The Courier & Advertiser (Angus and Dundee)
Policy engineered social housing decline
Sir, – The decline in social housing in Dundee, and other parts of Scotland, is part of a deliberate plan begun over a decade ago. Across the UK there was a consensus among the main political parties that social housing should be reduced to a minimum safety net.
Academics at Heriot Watt University were commissioned to calculate the housing needs of Scottish local authorities. Their calculations were based on the assumptions that people should only get social housing if they could not afford to buy or rent in the private sector without their income sinking below basic benefit levels, and that those households already in need could wait for up to 10 years.
With those assumptions in the equation, the academics argued that social housing need could be more than met by the ongoing turnover of tenancies, and even places such as Dundee, with a housing waiting list of thousands, had ‘surplus’ social housing that should be demolished.
When these policies were first implemented, the expectation was new housing built on the sites would be predominantly private, but that was before the economy crashed in 2007.
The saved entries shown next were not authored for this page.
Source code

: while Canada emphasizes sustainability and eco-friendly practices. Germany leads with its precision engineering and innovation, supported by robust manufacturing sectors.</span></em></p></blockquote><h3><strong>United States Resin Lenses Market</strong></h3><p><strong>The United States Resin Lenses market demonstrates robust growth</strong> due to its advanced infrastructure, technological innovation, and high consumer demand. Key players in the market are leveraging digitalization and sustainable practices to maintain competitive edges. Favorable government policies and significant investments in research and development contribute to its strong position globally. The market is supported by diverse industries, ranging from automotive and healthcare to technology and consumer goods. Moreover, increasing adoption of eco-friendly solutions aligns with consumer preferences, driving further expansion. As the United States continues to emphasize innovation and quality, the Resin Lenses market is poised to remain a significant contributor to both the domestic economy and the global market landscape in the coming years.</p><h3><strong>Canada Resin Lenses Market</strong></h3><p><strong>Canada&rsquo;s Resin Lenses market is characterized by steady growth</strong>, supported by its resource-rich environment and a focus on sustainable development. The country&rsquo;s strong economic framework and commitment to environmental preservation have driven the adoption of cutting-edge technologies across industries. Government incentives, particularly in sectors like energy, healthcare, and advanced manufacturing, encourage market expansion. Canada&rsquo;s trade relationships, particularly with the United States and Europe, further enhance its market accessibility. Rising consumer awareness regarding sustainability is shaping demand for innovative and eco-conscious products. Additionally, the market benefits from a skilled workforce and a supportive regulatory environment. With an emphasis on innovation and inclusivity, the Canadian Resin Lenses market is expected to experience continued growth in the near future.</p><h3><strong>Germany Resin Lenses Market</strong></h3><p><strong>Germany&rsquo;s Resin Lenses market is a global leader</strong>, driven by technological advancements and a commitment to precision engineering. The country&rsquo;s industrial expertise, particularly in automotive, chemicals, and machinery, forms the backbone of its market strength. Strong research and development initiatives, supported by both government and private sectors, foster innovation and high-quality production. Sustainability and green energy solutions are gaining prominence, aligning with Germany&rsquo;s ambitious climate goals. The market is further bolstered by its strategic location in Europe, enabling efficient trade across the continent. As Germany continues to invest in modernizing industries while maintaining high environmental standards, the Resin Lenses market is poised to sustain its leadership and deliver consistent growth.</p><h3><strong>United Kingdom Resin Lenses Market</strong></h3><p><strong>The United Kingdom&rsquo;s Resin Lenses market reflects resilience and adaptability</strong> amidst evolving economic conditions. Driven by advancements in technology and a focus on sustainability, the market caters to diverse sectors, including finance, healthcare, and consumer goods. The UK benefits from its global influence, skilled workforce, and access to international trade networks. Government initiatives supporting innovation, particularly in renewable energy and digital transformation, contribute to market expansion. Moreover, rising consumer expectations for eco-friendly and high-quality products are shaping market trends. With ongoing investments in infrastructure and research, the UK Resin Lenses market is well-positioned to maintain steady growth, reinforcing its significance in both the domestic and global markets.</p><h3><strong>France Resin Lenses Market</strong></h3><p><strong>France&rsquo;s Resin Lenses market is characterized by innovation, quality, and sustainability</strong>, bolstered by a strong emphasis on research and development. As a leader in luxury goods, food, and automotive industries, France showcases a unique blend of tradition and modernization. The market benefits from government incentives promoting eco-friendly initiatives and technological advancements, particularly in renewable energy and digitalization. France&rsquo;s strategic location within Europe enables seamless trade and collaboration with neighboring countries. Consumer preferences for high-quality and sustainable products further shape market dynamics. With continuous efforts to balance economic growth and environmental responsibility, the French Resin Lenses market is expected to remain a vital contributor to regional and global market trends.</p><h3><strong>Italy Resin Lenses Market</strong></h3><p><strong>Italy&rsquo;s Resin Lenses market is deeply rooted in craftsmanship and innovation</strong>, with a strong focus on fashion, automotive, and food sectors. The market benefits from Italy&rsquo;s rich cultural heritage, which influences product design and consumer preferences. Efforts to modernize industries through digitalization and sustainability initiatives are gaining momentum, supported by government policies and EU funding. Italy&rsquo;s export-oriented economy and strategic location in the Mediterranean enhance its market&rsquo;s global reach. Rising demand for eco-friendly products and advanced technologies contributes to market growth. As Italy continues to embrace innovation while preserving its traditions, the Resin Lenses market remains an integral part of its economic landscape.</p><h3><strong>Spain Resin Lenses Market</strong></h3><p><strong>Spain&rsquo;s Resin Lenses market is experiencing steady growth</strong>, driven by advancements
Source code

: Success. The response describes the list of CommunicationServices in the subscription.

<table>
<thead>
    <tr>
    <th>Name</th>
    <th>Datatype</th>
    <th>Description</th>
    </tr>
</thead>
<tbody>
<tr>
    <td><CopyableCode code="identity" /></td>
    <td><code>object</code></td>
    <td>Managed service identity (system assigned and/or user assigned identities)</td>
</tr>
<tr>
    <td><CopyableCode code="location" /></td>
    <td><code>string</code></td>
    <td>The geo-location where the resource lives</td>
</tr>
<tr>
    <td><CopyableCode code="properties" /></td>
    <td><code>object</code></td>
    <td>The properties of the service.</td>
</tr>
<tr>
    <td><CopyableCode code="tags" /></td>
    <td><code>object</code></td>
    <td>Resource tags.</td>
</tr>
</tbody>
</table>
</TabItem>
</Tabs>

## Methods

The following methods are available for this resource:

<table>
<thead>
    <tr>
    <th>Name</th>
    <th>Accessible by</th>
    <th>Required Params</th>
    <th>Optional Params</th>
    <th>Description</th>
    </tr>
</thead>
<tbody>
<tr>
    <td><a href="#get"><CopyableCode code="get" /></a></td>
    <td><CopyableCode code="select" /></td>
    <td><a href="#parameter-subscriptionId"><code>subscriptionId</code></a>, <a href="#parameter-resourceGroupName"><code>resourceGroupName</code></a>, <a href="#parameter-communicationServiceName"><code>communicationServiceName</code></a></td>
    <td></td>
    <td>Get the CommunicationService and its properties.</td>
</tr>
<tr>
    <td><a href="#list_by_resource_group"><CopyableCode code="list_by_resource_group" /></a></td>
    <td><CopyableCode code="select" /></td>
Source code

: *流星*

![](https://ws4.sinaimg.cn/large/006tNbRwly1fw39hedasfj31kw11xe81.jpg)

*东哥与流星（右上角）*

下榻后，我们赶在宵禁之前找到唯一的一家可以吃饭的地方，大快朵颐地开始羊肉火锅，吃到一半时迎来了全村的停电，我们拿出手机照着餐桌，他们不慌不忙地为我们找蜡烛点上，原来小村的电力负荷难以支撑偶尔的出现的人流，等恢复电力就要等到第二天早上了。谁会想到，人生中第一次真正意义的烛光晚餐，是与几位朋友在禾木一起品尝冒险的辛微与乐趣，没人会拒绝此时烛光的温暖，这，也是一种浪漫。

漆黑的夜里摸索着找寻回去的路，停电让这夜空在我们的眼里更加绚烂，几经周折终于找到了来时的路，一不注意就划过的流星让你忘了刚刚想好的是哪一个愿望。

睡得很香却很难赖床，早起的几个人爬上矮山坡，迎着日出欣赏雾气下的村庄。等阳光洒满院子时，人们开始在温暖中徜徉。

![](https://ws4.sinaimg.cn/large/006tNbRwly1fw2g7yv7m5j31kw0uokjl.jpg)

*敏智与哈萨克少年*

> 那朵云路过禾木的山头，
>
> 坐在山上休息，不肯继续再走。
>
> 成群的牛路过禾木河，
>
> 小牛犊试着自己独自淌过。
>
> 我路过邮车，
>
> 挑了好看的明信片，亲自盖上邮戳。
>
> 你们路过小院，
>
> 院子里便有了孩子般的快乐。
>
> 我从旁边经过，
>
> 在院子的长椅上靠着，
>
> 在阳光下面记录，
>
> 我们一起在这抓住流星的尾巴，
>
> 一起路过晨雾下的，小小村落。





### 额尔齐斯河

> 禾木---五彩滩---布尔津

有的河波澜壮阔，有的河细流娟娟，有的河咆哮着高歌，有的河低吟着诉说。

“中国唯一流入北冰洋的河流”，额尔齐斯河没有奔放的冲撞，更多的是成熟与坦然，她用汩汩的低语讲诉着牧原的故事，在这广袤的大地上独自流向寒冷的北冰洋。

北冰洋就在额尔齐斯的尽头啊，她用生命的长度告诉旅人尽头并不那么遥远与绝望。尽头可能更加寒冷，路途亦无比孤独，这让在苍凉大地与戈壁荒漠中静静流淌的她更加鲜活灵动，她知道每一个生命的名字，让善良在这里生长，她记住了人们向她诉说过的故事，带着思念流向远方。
There has been renewed support for building social housing, but not to the extent that this will begin to replace the number of homes lost, and politicians have introduced additional confusion with ‘affordable housing’, which is far from affordable to many families.
As the political classes began to wake up to the misery these policies have caused, Social Bite commissioned a report into homelessness in Scotland’s four largest cities. One of the authors was the main proponent of the disastrous housing need model.
A critical rethink of housing policy and major investment in social housing is long overdue. Sarah Glynn. Castle Terrace, Broughty Ferry, Dundee.